Desperate search for missing fiance ends in tragic discovery
BY STEFANO ESPOSITO AND BRIAN SLODYSKO Staff Reporters May 23, 2013 10:32AM
Chicago Police investigate the crime scene where two bodies were found inside a car trunk Wednesday afternoon in the 7100 block of south Oakley Chicago, Wednesday May 22, 2013 I Scott Stewart~Sun-Times
Updated: June 25, 2013 6:23AM
Antwone Price liked expensive toys, and he wasn’t shy about showing off the fruits of his success as a hip-hop concert promoter.
But mostly, Price — a Daley Center clerk by day — was a family man, his fiancée, Kiara Robinson, said Thursday, a day after Price’s body was found stuffed in the trunk of his car in the 7100 block of South Oakley. His friend, Trevin Hullum, was found dead in the back seat.
Robinson — with her engagement ring glittering in the sunlight — sobbed as she talked about her frantic search for Price after he failed to return to their south suburban home from a late-night meeting with a business associate Wednesday morning.
“Antwone told me his every move,” explained the woman with whom Price shared a 17-month-old daughter.
But Robinson said she never heard back from Price — who had promoted concerts by rappers T.I., Gucci Mane and Chief Keef — after he went out to pick up $5,000 he’d lent to a business partner, a debt Robinson said he’d been trying to collect for some time.
Robinson called Price’s cellphone but got no answer. She tried filing a police report but was told Price hadn’t been missing long enough. She called OnStar, the satellite service Price had for his 2010 Chevrolet Camaro. The OnStar operator couldn’t reach Price in his car. Robinson drove around for hours, looking to places she thought her fiancé might have gone.

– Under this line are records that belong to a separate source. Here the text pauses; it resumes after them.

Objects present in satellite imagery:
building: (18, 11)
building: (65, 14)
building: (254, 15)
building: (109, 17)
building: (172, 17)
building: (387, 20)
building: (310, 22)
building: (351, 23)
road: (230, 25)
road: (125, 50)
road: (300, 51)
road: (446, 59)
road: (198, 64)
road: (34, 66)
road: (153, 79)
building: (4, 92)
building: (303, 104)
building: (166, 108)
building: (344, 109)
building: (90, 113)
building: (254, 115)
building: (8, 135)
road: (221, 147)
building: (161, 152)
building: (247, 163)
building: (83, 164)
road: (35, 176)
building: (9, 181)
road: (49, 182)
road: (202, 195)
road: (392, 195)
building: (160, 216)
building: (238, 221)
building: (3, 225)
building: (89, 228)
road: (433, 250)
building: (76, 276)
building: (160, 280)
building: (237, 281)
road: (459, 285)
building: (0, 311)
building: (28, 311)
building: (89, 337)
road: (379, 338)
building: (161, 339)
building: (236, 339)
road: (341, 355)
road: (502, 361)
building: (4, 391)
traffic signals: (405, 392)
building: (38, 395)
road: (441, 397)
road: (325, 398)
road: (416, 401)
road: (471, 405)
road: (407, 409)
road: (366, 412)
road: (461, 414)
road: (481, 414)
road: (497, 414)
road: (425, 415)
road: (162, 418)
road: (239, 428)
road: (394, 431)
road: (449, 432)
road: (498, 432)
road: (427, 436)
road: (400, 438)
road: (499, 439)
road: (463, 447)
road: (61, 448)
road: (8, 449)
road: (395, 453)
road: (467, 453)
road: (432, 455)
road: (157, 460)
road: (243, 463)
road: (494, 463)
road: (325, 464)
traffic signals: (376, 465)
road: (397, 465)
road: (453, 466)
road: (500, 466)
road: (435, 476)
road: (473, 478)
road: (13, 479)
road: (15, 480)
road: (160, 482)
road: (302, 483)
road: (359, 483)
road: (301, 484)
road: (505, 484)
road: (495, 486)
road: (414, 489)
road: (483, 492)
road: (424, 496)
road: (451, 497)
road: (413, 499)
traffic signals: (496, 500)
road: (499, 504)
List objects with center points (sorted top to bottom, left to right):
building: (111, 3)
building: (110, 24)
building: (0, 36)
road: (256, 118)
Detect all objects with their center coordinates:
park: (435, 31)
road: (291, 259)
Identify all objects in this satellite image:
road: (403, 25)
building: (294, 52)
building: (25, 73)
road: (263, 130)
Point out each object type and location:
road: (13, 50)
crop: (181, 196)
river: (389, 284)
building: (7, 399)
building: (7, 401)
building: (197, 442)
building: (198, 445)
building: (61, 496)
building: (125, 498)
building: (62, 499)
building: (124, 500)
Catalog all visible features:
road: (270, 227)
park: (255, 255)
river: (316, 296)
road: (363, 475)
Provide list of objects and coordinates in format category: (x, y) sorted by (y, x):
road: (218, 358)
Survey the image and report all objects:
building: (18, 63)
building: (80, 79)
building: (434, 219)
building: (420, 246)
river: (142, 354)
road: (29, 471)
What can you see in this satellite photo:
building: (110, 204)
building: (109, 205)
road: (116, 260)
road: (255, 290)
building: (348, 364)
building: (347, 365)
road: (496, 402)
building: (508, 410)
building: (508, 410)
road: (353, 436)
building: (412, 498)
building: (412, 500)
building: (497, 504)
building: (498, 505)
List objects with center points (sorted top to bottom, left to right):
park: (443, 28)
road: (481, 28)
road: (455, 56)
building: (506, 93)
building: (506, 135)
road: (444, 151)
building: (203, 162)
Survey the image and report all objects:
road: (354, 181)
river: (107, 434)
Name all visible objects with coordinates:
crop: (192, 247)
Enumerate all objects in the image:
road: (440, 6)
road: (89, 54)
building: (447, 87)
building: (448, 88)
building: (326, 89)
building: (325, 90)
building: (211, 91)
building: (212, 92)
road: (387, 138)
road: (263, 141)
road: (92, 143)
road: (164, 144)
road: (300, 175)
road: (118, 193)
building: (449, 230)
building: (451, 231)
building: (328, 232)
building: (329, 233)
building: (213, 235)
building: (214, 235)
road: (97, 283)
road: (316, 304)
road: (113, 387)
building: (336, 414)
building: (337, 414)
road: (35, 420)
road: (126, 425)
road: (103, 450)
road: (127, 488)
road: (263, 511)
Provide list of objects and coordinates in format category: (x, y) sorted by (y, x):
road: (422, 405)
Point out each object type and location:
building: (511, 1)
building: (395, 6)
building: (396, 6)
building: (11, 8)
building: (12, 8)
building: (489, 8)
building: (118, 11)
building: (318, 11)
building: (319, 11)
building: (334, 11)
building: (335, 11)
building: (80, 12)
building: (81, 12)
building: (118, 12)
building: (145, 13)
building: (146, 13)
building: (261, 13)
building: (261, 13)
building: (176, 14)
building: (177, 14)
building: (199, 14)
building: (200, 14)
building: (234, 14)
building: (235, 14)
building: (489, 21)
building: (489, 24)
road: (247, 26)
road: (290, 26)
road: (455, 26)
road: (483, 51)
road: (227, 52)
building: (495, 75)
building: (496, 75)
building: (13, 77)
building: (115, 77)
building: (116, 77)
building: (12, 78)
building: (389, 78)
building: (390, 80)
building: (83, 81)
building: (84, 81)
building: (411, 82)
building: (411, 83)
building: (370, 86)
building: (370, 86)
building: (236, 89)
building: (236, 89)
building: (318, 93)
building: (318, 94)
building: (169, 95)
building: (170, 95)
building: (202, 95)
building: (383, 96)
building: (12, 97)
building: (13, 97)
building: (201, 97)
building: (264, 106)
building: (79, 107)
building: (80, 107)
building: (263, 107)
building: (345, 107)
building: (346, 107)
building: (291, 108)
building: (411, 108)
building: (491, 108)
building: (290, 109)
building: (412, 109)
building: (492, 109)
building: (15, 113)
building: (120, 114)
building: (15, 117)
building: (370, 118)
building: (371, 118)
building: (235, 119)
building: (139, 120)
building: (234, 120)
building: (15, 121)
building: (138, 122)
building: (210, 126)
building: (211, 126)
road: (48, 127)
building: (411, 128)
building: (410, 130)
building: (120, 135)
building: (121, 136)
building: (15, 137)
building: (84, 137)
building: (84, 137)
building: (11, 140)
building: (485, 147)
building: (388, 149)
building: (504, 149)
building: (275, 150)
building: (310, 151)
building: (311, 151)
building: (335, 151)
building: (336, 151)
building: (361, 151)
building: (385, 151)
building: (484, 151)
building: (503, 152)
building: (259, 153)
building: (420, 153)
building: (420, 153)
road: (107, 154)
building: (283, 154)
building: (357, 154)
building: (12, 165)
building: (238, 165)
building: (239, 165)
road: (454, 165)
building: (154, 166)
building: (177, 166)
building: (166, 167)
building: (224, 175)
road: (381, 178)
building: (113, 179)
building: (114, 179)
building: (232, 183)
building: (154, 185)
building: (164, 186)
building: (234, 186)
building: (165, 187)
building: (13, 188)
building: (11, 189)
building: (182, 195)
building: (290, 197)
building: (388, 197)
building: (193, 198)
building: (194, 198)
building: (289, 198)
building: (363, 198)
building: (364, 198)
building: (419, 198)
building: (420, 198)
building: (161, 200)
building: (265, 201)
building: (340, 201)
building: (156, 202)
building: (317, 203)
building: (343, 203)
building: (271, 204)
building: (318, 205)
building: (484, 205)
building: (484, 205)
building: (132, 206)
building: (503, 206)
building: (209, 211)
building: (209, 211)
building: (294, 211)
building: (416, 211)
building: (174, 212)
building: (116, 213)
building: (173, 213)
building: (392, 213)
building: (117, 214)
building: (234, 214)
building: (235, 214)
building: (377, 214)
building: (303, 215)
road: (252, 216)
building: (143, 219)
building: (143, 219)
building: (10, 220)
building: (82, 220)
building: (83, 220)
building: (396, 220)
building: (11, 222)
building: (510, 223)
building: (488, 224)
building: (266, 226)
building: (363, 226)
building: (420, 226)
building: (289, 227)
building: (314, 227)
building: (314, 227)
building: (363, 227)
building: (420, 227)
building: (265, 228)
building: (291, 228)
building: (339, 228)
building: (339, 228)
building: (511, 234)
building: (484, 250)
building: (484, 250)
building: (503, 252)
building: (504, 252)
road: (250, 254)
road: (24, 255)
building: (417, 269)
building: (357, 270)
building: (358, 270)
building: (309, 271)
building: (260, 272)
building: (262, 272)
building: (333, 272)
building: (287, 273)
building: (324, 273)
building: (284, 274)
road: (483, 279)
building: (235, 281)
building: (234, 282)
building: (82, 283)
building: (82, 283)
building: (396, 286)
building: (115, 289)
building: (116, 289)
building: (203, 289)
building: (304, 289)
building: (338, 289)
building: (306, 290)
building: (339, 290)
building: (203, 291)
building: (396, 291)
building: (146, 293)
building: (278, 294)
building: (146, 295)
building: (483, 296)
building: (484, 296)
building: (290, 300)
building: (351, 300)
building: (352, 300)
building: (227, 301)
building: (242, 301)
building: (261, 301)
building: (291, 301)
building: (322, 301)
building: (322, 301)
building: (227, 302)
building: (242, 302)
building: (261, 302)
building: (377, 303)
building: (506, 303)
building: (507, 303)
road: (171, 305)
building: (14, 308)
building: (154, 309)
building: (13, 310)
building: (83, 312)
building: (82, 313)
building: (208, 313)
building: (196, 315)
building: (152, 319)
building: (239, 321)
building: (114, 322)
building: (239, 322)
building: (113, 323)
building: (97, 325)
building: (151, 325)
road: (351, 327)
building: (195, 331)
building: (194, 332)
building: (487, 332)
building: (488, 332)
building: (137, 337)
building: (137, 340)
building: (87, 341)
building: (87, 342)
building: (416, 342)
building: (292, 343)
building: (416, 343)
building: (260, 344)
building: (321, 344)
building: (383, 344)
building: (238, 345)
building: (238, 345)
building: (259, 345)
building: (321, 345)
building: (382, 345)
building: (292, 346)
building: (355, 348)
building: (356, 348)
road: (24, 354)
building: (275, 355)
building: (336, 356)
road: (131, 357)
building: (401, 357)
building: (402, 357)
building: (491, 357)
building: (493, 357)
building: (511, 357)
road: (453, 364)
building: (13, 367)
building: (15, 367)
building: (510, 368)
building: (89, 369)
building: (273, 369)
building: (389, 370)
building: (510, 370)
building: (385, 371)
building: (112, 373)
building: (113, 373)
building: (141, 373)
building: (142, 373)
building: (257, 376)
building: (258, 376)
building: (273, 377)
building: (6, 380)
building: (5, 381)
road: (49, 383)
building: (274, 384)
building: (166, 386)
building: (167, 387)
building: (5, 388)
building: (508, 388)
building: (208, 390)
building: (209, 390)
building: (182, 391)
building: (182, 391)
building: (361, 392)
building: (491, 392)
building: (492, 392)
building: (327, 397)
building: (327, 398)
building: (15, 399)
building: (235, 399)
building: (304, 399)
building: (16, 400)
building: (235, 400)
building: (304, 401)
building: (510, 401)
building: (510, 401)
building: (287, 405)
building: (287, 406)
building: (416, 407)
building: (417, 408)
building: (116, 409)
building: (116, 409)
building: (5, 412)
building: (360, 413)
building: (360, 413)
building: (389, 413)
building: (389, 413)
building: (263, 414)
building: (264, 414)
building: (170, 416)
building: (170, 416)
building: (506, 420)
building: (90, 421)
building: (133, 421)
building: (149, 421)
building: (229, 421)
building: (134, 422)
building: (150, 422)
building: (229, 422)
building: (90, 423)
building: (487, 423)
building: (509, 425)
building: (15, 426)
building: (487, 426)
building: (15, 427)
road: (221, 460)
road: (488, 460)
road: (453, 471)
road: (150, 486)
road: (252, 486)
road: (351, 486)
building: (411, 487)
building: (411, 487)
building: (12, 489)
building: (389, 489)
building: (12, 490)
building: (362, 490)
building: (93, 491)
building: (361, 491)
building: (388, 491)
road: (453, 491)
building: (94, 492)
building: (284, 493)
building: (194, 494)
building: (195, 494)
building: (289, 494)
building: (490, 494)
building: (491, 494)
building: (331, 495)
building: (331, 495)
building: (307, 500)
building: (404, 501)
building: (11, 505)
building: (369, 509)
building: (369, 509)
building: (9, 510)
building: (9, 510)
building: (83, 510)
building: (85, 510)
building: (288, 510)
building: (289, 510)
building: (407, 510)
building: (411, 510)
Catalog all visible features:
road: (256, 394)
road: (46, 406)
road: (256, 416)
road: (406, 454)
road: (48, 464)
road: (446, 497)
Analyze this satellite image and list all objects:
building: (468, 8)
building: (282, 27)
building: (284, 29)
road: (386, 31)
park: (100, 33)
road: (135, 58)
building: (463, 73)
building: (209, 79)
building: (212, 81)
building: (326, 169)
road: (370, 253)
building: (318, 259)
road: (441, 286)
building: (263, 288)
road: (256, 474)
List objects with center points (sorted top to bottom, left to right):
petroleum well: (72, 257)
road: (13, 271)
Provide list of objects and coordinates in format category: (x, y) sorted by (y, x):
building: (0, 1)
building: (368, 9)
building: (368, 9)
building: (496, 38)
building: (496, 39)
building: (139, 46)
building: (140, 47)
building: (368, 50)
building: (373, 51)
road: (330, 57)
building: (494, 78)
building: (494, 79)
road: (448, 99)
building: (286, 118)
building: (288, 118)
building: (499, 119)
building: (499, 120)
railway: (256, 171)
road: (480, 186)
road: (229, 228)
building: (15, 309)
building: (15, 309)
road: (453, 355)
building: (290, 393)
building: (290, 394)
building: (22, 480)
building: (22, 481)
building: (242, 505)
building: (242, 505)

Finally, she went to the police station at 51st and Wentworth, where Robinson broke down and said she fibbed to say the car had been stolen.
This time, when police called OnStar, she could overhear the operator provide the car’s location, and she beat police to the spot, where she saw Hullum’s body in the back seat.
By the time police arrived and opened the trunk, “I already knew [Price] was gone. I had a gut feeling.”
Myrtis Price, Antwone Price’s grandmother and the woman who raised him, said she also knew that her grandson had gone to retrieve the $5,000 debt. But some time early Wednesday, she got a disturbing call from someone demanding a ransom in exchange for her grandson, she said.
“They said they had my grandson and they wanted $5,000,” Price said.
“If I didn’t give them the $5,000, they would kill him.”
Myrtis Price said she told the kidnapper she had no way of coming up with the money.
She said she knew her grandson had “enemies,” and at one point, her grandson told her cryptically, “If I don’t do what they want me to do, they will kill you, Grandma.”
But her grandson never named the enemies. Nor did he say why, specifically, anyone would want to hurt the Price family, she said.
Cook County Circuit Court Clerk Dorothy Brown said Price “was a dedicated and kind employee who was very well liked by his colleagues.”
No one had been arrested in the case Thursday.
Meanwhile, Hullum’s girlfriend LaShonta Charles said she has lost her “rock.”
“He was a very good dad,” said Charles, who shared a daughter with Hullum. “He was all I had. He made it his business to make sure we were okay.”